Kitsap Peninsula Business Journal
11-5-2005
SPECIAL REPORT - HUMAN RESOURCES
“Just-in-time” hiring practices are
driving jobless recovery
   Borne by necessity amid the harsh realities of a troubled economy, “just-in-time” employment practices have proven effective in helping organizations make ends meet. So effective, in fact, that economists should expect more of the same whenever bottom lines are the top priority, according to a study by two economists at the Kansas City Federal Reserve Bank.

The phenomenon of the “jobless recovery” is the result of employers turning to just-in-time practices–hiring more temporary employees, scheduling more part-time work, and paying more overtime – during economic recessions.

These hiring practices could well become the norm in U.S. cycles of recession and recovery, given the value of such flexible arrangements to employers and, in some cases, to employees.

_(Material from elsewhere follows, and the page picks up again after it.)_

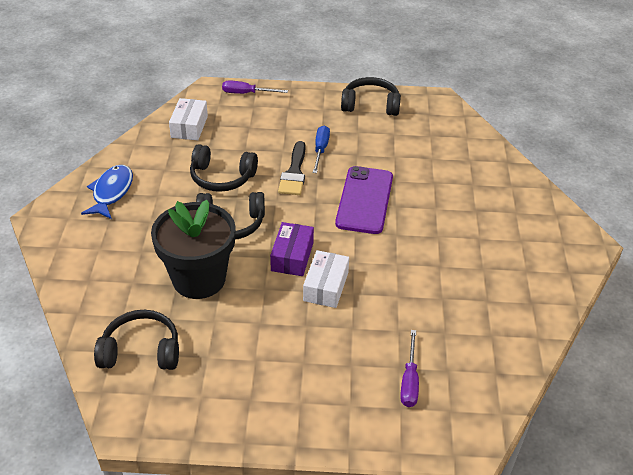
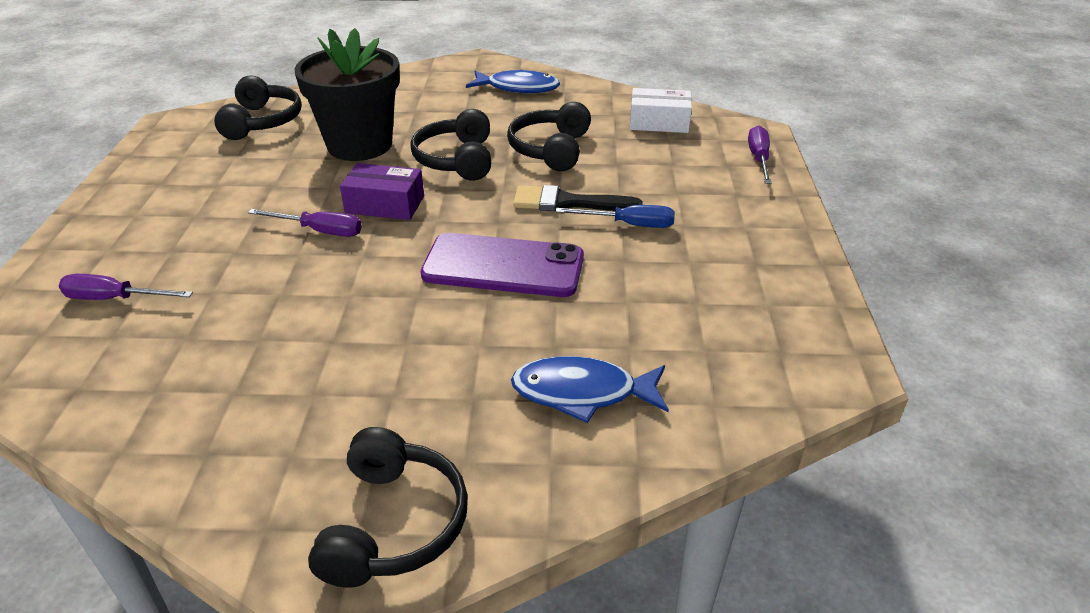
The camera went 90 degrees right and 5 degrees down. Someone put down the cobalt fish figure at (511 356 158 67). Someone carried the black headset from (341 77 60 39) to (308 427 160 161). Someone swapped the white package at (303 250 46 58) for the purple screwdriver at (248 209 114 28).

“Just-in-time employment practices give firms more flexibility in employing labor, which is especially valuable early in recoveries,” the economists said.

Just-in-time employment allows employers to expand production on short notice in response to signs of increased demand and to wait for signs that the pickup in demand would be sustained before hiring workers on a more permanent basis. It’s based on the same principle as “just-in-time” delivery of materials, which is used widely in the manufacturing process.

The study focused on three major causes of jobless recoveries: increased hiring of temporary help workers, greater use of part-time employees relative to full-time, and paying more overtime rather than hiring more straight-time workers.